Two thirds of Belgians live in a home that is larger than needed based on the family size, according to Eurostat, the statistical service of the EU. Belgium is among the top countries in Europe in terms of housing size. Only in Ireland, Cyprus and Malta do people have more room. No less than 67 percent of the Belgian population live in a home that remains under occupied. That is almost twice as much as the European average.
An under-occupied dwelling is a home deemed too large for the needs of the household living in it, in terms of exces rooms and more specifically, bedrooms. The classic cause of under occupation is older individuals or couples remaining in their home after their children have grown up and left. Family breakups can also result in under occupation.
In order to determine whether a home is too large or too small for the family that lives in it, Eurostat uses a complicated formula based on a calculation that every couple or single adult in the house is entitled to one bedroom. This also applies to children over the age of 12 if they are different genders. Children under 12 can stay together in one room, provided there are two boys or two girls until they are 18 years old.

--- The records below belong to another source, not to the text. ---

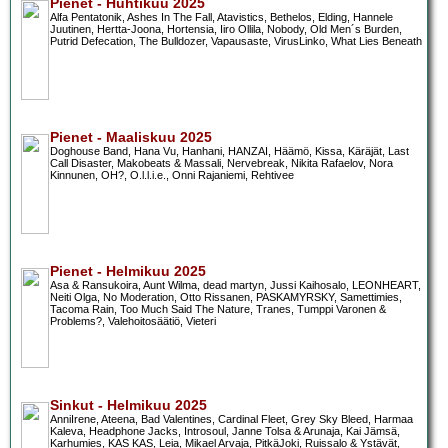
Pienet - Huhtikuu 2025
Alfa Pentatonik, Ashes In The Fall, Atavistics, Bethelos, Elding, Hannele
Juutinen, Hertta-Joona, Hortensia, Iiro Ollila, Nobody, Old Men´s Burden,
Putrid Defecation, The Bulldozer, Vapausaste, VirusLinko, What Lies Beneath
Pienet - Maaliskuu 2025
Doghouse Band, Hana Vu, Hanhani, HANZAI, Häämö, Kissa, Käräjät, Last
Call Disaster, Makobeats & Massali, Nervebreak, Nikita Rafaelov, Nora
Kinnunen, OH?, O.l.l.i.e., Onni Rajaniemi, Rehtivee
Pienet - Helmikuu 2025
Asa & Ransukoira, Aunt Wilma, dead martyn, Jussi Kaihosalo, LEONHEART,
Neiti Olga, No Moderation, Otto Rissanen, PASKAMYRSKY, Samettimies,
Tacoma Rain, Too Much Said The Nature, Tranes, Tumppi Varonen &
Problems?, Valehoitosäätiö, Vieteri
Sinkut - Helmikuu 2025
AnniIrene, Ateena, Bad Valentines, Cardinal Fleet, Grey Sky Bleed, Harmaa
Kaleva, Headphone Jacks, Introsoul, Janne Tolsa & Arunaja, Kai Jämsä,
Karhumies, KAS KAS, Leia, Mikael Arvaja, PitkäJoki, Ruissalo & Ystävät,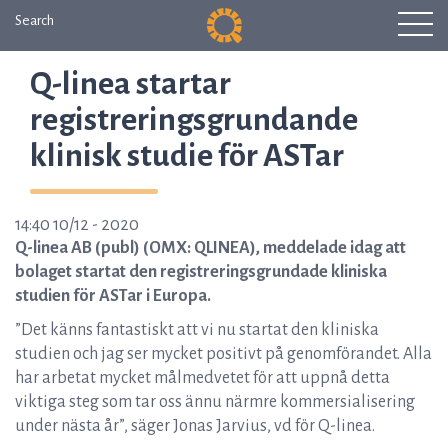
Search
Q-linea startar
registreringsgrundande
klinisk studie för ASTar
14:40 10/12 - 2020
Q-linea AB (publ) (OMX: QLINEA), meddelade idag att
bolaget startat den registreringsgrundade kliniska
studien för ASTar i Europa.
”Det känns fantastiskt att vi nu startat den kliniska
studien och jag ser mycket positivt på genomförandet. Alla
har arbetat mycket målmedvetet för att uppnå detta
viktiga steg som tar oss ännu närmre kommersialisering
under nästa år”, säger Jonas Jarvius, vd för Q-linea.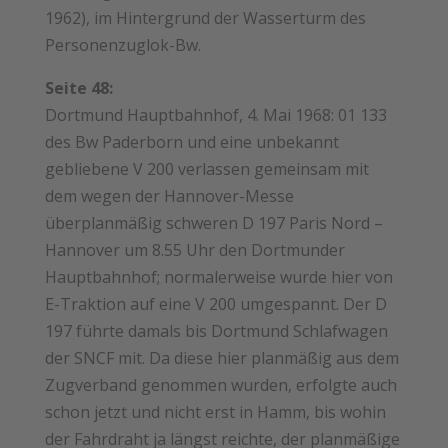
1962), im Hintergrund der Wasserturm des
Personenzuglok-Bw.
Seite 48:
Dortmund Hauptbahnhof, 4. Mai 1968: 01 133
des Bw Paderborn und eine unbekannt
gebliebene V 200 verlassen gemeinsam mit
dem wegen der Hannover-Messe
überplanmäßig schweren D 197 Paris Nord –
Hannover um 8.55 Uhr den Dortmunder
Hauptbahnhof; ­normalerweise wurde hier von
E-Traktion auf eine V 200 umgespannt. Der D
197 führte damals bis Dortmund Schlafwagen
der SNCF mit. Da diese hier planmäßig aus dem
Zugverband genommen wurden, erfolgte auch
schon jetzt und nicht erst in Hamm, bis wohin
der Fahrdraht ja längst reichte, der planmäßige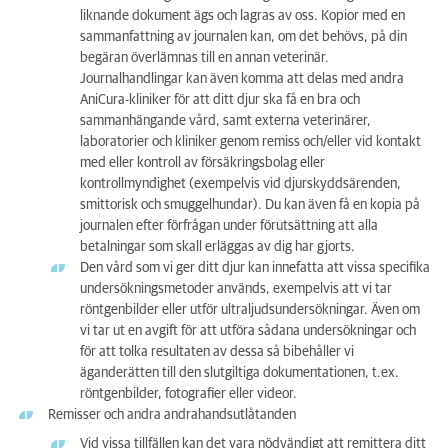
liknande dokument ägs och lagras av oss. Kopior med en
sammanfattning av journalen kan, om det behövs, på din
begäran överlämnas till en annan veterinär.
Journalhandlingar kan även komma att delas med andra
AniCura-kliniker för att ditt djur ska få en bra och
sammanhängande vård, samt externa veterinärer,
laboratorier och kliniker genom remiss och/eller vid kontakt
med eller kontroll av försäkringsbolag eller
kontrollmyndighet (exempelvis vid djurskyddsärenden,
smittorisk och smuggelhundar). Du kan även få en kopia på
journalen efter förfrågan under förutsättning att alla
betalningar som skall erläggas av dig har gjorts.
Den vård som vi ger ditt djur kan innefatta att vissa specifika
undersökningsmetoder används, exempelvis att vi tar
röntgenbilder eller utför ultraljudsundersökningar. Även om
vi tar ut en avgift för att utföra sådana undersökningar och
för att tolka resultaten av dessa så bibehåller vi
äganderätten till den slutgiltiga dokumentationen, t.ex.
röntgenbilder, fotografier eller videor.
Remisser och andra andrahandsutlåtanden
Vid vissa tillfällen kan det vara nödvändigt att remittera ditt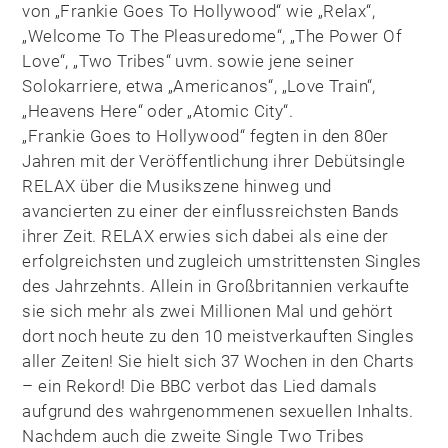
von „Frankie Goes To Hollywood“ wie „Relax“,
„Welcome To The Pleasuredome“, „The Power Of
Love“, „Two Tribes“ uvm. sowie jene seiner
Solokarriere, etwa „Americanos“, „Love Train“,
„Heavens Here“ oder „Atomic City“.
„Frankie Goes to Hollywood“ fegten in den 80er
Jahren mit der Veröffentlichung ihrer Debütsingle
RELAX über die Musikszene hinweg und
avancierten zu einer der einflussreichsten Bands
ihrer Zeit. RELAX erwies sich dabei als eine der
erfolgreichsten und zugleich umstrittensten Singles
des Jahrzehnts. Allein in Großbritannien verkaufte
sie sich mehr als zwei Millionen Mal und gehört
dort noch heute zu den 10 meistverkauften Singles
aller Zeiten! Sie hielt sich 37 Wochen in den Charts
– ein Rekord! Die BBC verbot das Lied damals
aufgrund des wahrgenommenen sexuellen Inhalts.
Nachdem auch die zweite Single Two Tribes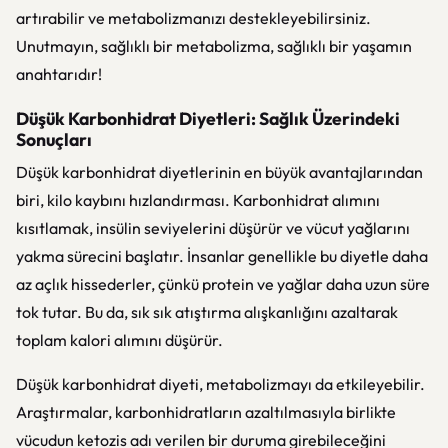
artırabilir ve metabolizmanızı destekleyebilirsiniz.
Unutmayın, sağlıklı bir metabolizma, sağlıklı bir yaşamın
anahtarıdır!
Düşük Karbonhidrat Diyetleri: Sağlık Üzerindeki
Sonuçları
Düşük karbonhidrat diyetlerinin en büyük avantajlarından
biri, kilo kaybını hızlandırması. Karbonhidrat alımını
kısıtlamak, insülin seviyelerini düşürür ve vücut yağlarını
yakma sürecini başlatır. İnsanlar genellikle bu diyetle daha
az açlık hissederler, çünkü protein ve yağlar daha uzun süre
tok tutar. Bu da, sık sık atıştırma alışkanlığını azaltarak
toplam kalori alımını düşürür.
Düşük karbonhidrat diyeti, metabolizmayı da etkileyebilir.
Araştırmalar, karbonhidratların azaltılmasıyla birlikte
vücudun ketozis adı verilen bir duruma girebileceğini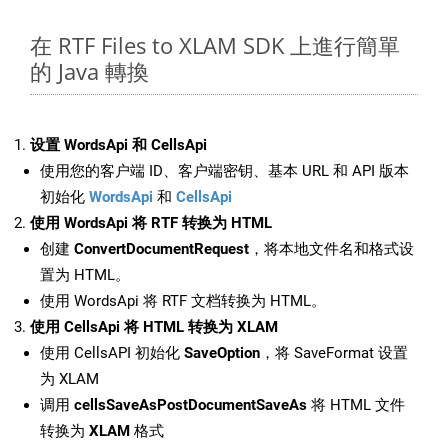
在 RTF Files to XLAM SDK 上進行簡單
的 Java 轉換
设置 WordsApi 和 CellsApi
使用您的客户端 ID、客户端密钥、基本 URL 和 API 版本
初始化
WordsApi
和
CellsApi
使用 WordsApi 将 RTF 转换为 HTML
创建
ConvertDocumentRequest
，将本地文件名和格式设
置为 HTML。
使用 WordsApi 将 RTF 文档转换为 HTML。
使用 CellsApi 将 HTML 转换为 XLAM
使用 CellsAPI 初始化
SaveOption
，将 SaveFormat 设置
为 XLAM
调用
cellsSaveAsPostDocumentSaveAs
将 HTML 文件
转换为
XLAM
格式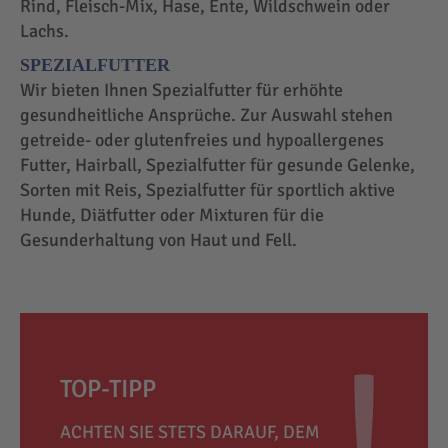
Rind, Fleisch-Mix, Hase, Ente, Wildschwein oder
Lachs.
SPEZIALFUTTER
Wir bieten Ihnen Spezialfutter für erhöhte
gesundheitliche Ansprüche. Zur Auswahl stehen
getreide- oder glutenfreies und hypoallergenes
Futter, Hairball, Spezialfutter für gesunde Gelenke,
Sorten mit Reis, Spezialfutter für sportlich aktive
Hunde, Diätfutter oder Mixturen für die
Gesunderhaltung von Haut und Fell.
TOP-TIPP
ACHTEN SIE STETS DARAUF, DEM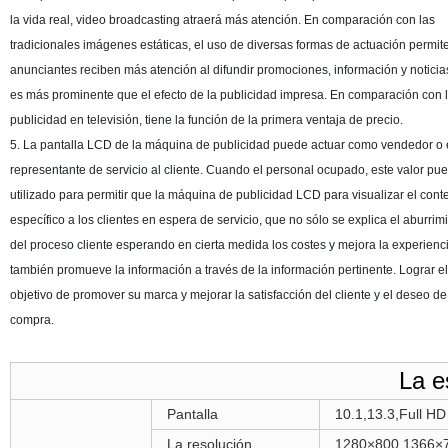
la vida real, video broadcasting atraerá más atención. En comparación con las
tradicionales imágenes estáticas, el uso de diversas formas de actuación permite
anunciantes reciben más atención al difundir promociones, información y noticia
es más prominente que el efecto de la publicidad impresa. En comparación con 
publicidad en televisión, tiene la función de la primera ventaja de precio.
5. La pantalla LCD de la máquina de publicidad puede actuar como vendedor o 
representante de servicio al cliente. Cuando el personal ocupado, este valor pu
utilizado para permitir que la máquina de publicidad LCD para visualizar el cont
específico a los clientes en espera de servicio, que no sólo se explica el aburrim
del proceso cliente esperando en cierta medida los costes y mejora la experienc
también promueve la información a través de la información pertinente. Lograr el
objetivo de promover su marca y mejorar la satisfacción del cliente y el deseo de
compra.
La e
Pantalla
10.1,13.3,Full HD
La resolución
1280×800,1366×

Specifically: a family with father, mother, son of 10 and daughter of 15 is correctly accommodated if the house has four rooms. A living room, a master bedroom and a bedroom for each of the children. If a house has more rooms than the norm, it is considered too spacious, if there are fewer, it is too small.
Eastern Europeans are the worst accommodated. Romania, Latvia, Bulgaria, Poland and Hungary have the highest number of families living in crowded conditions, and the lowest number living in under-occupied homes. Countries like Greece and Italy are doing a little better, but still rated among the most cramped.
The major West European countries: Germany, France and Great Britain are in the middle of the bunch. Spain belongs to the group of countries “living large” like the Netherlands, Denmark and Finland.